§ **YOUR ASSIGNMENT**
Reproduce the listing below character for character; drop every image.

• • • • • • •

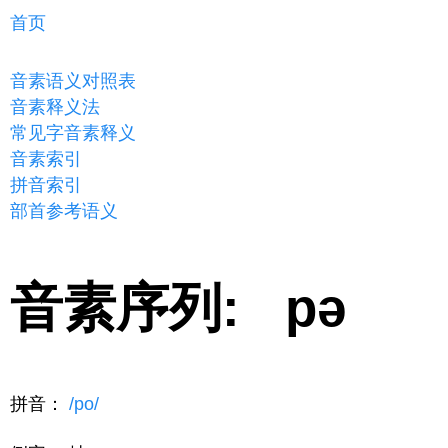
首页
音素语义对照表
音素释义法
常见字音素释义
音素索引
拼音索引
部首参考语义
音素序列: pə
拼音：
/po/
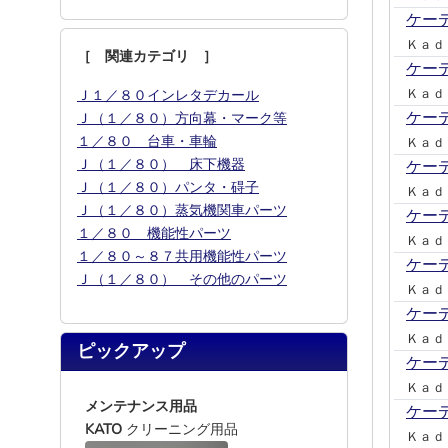
ケー
Ｋａｄ
［ 関連カテゴリ ］
ケー
Ｋａｄ
Ｊ１／８０インレタデカール
ケー
Ｊ（１／８０）方向幕・マーク等
１／８０ 台車・車輪
Ｋａｄ
Ｊ（１／８０） 床下機器
ケー
Ｊ（１／８０）パンタ・碍子
Ｋａｄ
Ｊ（１／８０）蒸気機関車パーツ
ケー
１／８０ 機能性パーツ
Ｋａｄ
１／８０～８７共用機能性パーツ
ケー
Ｊ（１／８０） その他のパーツ
Ｋａｄ
ケー
Ｋａｄ
ピックアップ
ケー
Ｋａｄ
メンテナンス用品
ケー
KATO
クリーニング用品
Ｋａｄ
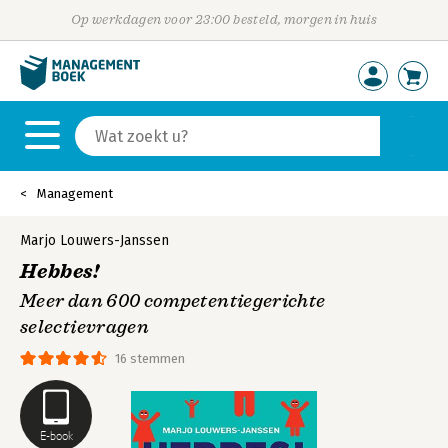
Op werkdagen voor 23:00 besteld, morgen in huis
Management
Marjo Louwers-Janssen
Hebbes!
Meer dan 600 competentiegerichte
selectievragen
16 stemmen
E-book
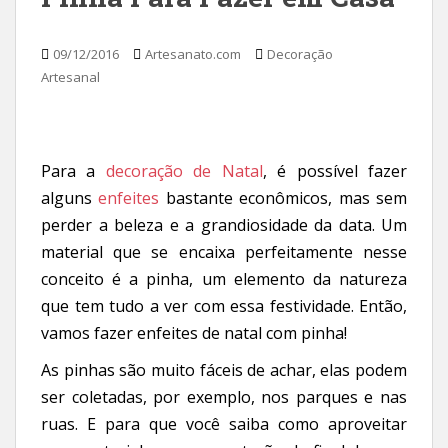
09/12/2016
Artesanato.com
Decoração
Artesanal
Para a
decoração de Natal
, é possível fazer
alguns
enfeites
bastante econômicos, mas sem
perder a beleza e a grandiosidade da data. Um
material que se encaixa perfeitamente nesse
conceito é a pinha, um elemento da natureza
que tem tudo a ver com essa festividade. Então,
vamos fazer enfeites de natal com pinha!
As pinhas são muito fáceis de achar, elas podem
ser coletadas, por exemplo, nos parques e nas
ruas. E para que você saiba como aproveitar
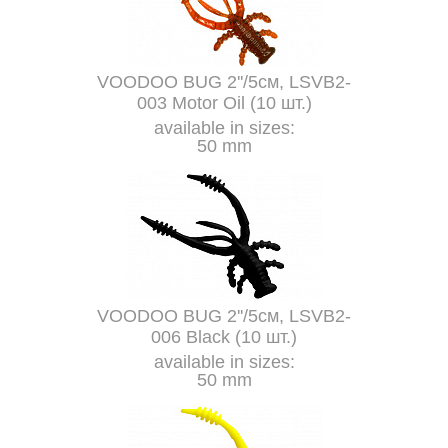
VOODOO BUG 2''/5см, LSVB2-
003 Motor Oil (10 шт.)
available in sizes:
50 mm
VOODOO BUG 2''/5см, LSVB2-
006 Black (10 шт.)
available in sizes:
50 mm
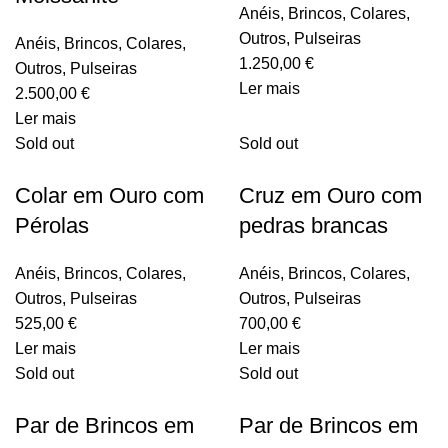
Anéis
,
Brincos
,
Colares
,
Outros
,
Pulseiras
Anéis
,
Brincos
,
Colares
,
1.250,00
€
Outros
,
Pulseiras
Ler mais
2.500,00
€
Ler mais
Sold out
Sold out
Colar em Ouro com
Cruz em Ouro com
Pérolas
pedras brancas
Anéis
,
Brincos
,
Colares
,
Anéis
,
Brincos
,
Colares
,
Outros
,
Pulseiras
Outros
,
Pulseiras
525,00
€
700,00
€
Ler mais
Ler mais
Sold out
Sold out
Par de Brincos em
Par de Brincos em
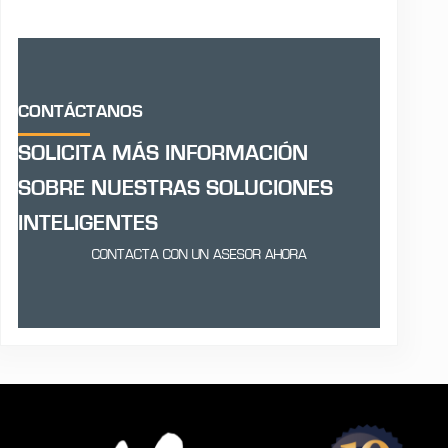
CONTÁCTANOS
SOLICITA MÁS INFORMACIÓN
SOBRE NUESTRAS SOLUCIONES
INTELIGENTES
CONTACTA CON UN ASESOR AHORA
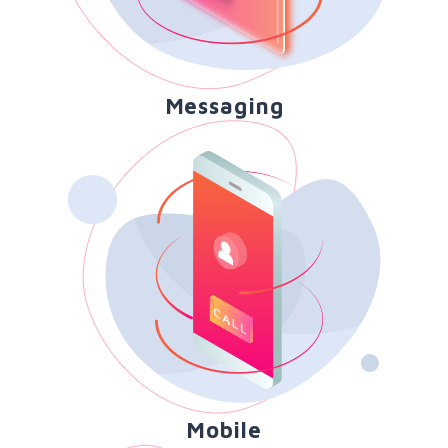
Messaging
Mobile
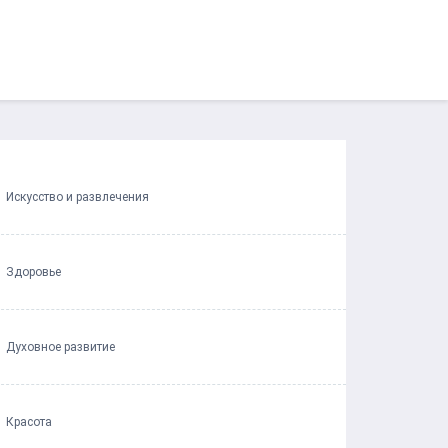
Искусство и развлечения
Здоровье
Духовное развитие
Красота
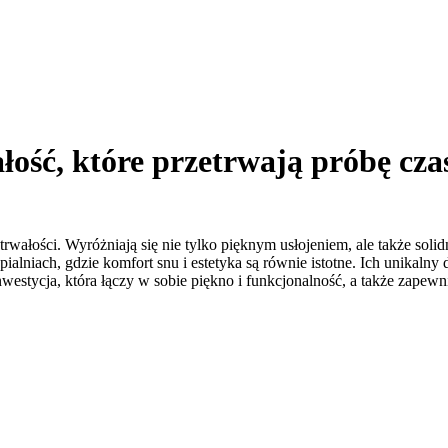
łość, które przetrwają próbę cza
trwałości. Wyróżniają się nie tylko pięknym usłojeniem, ale także sol
alniach, gdzie komfort snu i estetyka są równie istotne. Ich unikalny 
stycja, która łączy w sobie piękno i funkcjonalność, a także zapewni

• • • • • • •

§ **OUTPUT**
首页
音素语义对照表
音素释义法
常见字音素释义
音素索引
拼音索引
部首参考语义
音素序列: pə
拼音：
/po/
ケー
Ｋａｄ
［ 関連カテゴリ ］
ケー
Ｋａｄ
Ｊ１／８０インレタデカール
ケー
Ｊ（１／８０）方向幕・マーク等
１／８０ 台車・車輪
Ｋａｄ
Ｊ（１／８０） 床下機器
ケー
Ｊ（１／８０）パンタ・碍子
Ｋａｄ
Ｊ（１／８０）蒸気機関車パーツ
ケー
１／８０ 機能性パーツ
Ｋａｄ
１／８０～８７共用機能性パーツ
ケー
Ｊ（１／８０） その他のパーツ
Ｋａｄ
ケー
Ｋａｄ
ピックアップ
ケー
Ｋａｄ
メンテナンス用品
ケー
KATO
クリーニング用品
Ｋａｄ
Op werkdagen voor 23:00 besteld, morgen in huis
Management
Marjo Louwers-Janssen
Hebbes!
Meer dan 600 competentiegerichte
selectievragen
16 stemmen
E-book
09/12/2016
Artesanato.com
Decoração
Artesanal
Para a
decoração de Natal
, é possível fazer
alguns
enfeites
bastante econômicos, mas sem
perder a beleza e a grandiosidade da data. Um
material que se encaixa perfeitamente nesse
conceito é a pinha, um elemento da natureza
que tem tudo a ver com essa festividade. Então,
vamos fazer enfeites de natal com pinha!
As pinhas são muito fáceis de achar, elas podem
ser coletadas, por exemplo, nos parques e nas
ruas. E para que você saiba como aproveitar
VOODOO BUG 2''/5см, LSVB2-
003 Motor Oil (10 шт.)
available in sizes:
50 mm
VOODOO BUG 2''/5см, LSVB2-
006 Black (10 шт.)
available in sizes:
50 mm
Anéis
,
Brincos
,
Colares
,
Outros
,
Pulseiras
Anéis
,
Brincos
,
Colares
,
1.250,00
€
Outros
,
Pulseiras
Ler mais
2.500,00
€
Ler mais
Sold out
Sold out
Colar em Ouro com
Cruz em Ouro com
Pérolas
pedras brancas
Anéis
,
Brincos
,
Colares
,
Anéis
,
Brincos
,
Colares
,
Outros
,
Pulseiras
Outros
,
Pulseiras
525,00
€
700,00
€
Ler mais
Ler mais
Sold out
Sold out
Par de Brincos em
Par de Brincos em
CONTÁCTANOS
SOLICITA MÁS INFORMACIÓN
SOBRE NUESTRAS SOLUCIONES
INTELIGENTES
CONTACTA CON UN ASESOR AHORA
Messaging
Mobile
Искусство и развлечения
Здоровье
Духовное развитие
Красота
łość, które przetrwają próbę cza
trwałości. Wyróżniają się nie tylko pięknym usłojeniem, ale także sol
alniach, gdzie komfort snu i estetyka są równie istotne. Ich unikalny 
stycja, która łączy w sobie piękno i funkcjonalność, a także zapewni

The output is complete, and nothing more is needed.